The second pizza - BBQ chicken style:


I added the BBQ Grill mates seasoning to the crust of this one as well, so the color of the crust is slightly orange.  You can work on this while the first pizza is cooking.

I sauteed three chicken tenderloins in a little olive oil and bbq dry seasoning by Grillmates.
Four cheese marinara
Mozzarella
Bacon bits


May 2, 2012

Avocado Wraps with Shredded Carrots, and Blue Cheese Crumbles


This is a simple wrap, and very filling!

Ingredients:

2 small flour tortillas
1/4 fresh avocado (sliced)
1/2 cup iceberg lettuce
2 tablespoons ranch dressing (home made)
1 tablespoon blue cheese crumbles
Shredded carrots

Directions:
  1. Peel and slice avocado.
  2. Shred Lettuce.
  3. Toss shredded lettuce with ranch dressing.
Place ingredients on tortilla, first with the lettuce, sprinkle blue cheese crumbles, top with avocado slices and shredded lettuce, wrap it up and enjoy!  It is amazing and simple.

Ranch from Scratch!


In researching how to live a healthier lifestyle but still enjoy the favorite foods I love, I discovered a recipe for ranch dressing from scratch and I feel a lot better eating this version than any store bought version.  It tastes amazing.  You need to label it with a date, because your are using fresh milk (soy, almond, or cow), either way, the milk will expire.  I recommend using it within a weeks time, at the most a week and half.

Ingredients:

5 tablespoons dried minced onions
7 teaspoons parsley (dried or fresh and dried)
4 teaspoons sea salt
3 teaspoons garlic powder

Mix these ingredients together and store in a jar.  When you are ready to make dressing, mix:

1 cup of mayonnaise (here you can use a healthy version of your choice)
1 cup of milk (I used 2% milk, but I will soon experiment with almond milk and soy milk)
Add dry mix to this to taste.  The original recipe I saw for this seemed a little sparing and asked to add only 2 tablespoons.  I ended up adding around 4 tablespoons.  I also modified it by adding the following...

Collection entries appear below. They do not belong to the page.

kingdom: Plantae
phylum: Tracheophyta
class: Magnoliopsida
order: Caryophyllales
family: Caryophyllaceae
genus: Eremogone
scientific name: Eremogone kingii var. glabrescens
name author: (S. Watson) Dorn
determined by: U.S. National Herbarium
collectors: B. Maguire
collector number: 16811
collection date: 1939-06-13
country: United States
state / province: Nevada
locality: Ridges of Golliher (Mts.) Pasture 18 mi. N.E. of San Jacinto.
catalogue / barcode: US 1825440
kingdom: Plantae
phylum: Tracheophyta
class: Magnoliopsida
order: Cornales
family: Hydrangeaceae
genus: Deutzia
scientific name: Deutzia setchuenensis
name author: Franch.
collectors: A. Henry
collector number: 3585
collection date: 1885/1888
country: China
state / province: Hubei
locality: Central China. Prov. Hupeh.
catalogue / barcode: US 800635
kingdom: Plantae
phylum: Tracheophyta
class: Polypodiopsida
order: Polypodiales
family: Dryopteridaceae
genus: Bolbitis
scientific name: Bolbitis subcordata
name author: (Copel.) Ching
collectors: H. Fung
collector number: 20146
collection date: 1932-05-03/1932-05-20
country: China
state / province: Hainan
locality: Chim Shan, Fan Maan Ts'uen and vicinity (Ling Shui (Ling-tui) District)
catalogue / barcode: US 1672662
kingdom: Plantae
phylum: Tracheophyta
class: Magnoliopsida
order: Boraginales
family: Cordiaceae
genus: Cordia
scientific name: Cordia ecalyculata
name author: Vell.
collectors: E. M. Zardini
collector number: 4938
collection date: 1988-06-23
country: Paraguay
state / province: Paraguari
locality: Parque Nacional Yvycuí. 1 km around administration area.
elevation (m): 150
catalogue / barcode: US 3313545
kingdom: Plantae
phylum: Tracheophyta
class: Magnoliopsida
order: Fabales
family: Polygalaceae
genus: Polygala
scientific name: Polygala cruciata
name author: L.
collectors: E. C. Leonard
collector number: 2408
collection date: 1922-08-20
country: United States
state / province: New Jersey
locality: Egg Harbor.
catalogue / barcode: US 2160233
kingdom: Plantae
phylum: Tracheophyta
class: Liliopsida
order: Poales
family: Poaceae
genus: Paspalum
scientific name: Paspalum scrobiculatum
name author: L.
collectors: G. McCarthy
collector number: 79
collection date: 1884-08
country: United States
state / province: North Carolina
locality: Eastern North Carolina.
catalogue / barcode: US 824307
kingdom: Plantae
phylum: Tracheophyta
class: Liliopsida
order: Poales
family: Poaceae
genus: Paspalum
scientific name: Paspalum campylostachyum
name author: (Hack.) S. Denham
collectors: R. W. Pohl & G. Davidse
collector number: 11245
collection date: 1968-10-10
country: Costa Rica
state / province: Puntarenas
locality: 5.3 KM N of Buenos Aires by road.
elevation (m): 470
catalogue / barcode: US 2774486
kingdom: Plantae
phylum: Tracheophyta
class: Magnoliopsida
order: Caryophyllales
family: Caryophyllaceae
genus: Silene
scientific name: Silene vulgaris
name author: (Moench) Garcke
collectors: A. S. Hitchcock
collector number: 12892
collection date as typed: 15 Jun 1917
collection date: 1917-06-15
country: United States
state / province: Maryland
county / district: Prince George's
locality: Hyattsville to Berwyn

Xanthan gum (you can omit this if you do not mind it being slightly runny)

Add just tiny pinches of xanthan gum as a little goes a long way.  I suggest adding pinches, then shaking the jar, and repeat that process.  It will also thicken after refrigeration.

I am not one to follow recipes explicitly, I usually end up modifying, so this is the modified version of a recipe I found on Self-Reliance by Jamie, I recommend the site!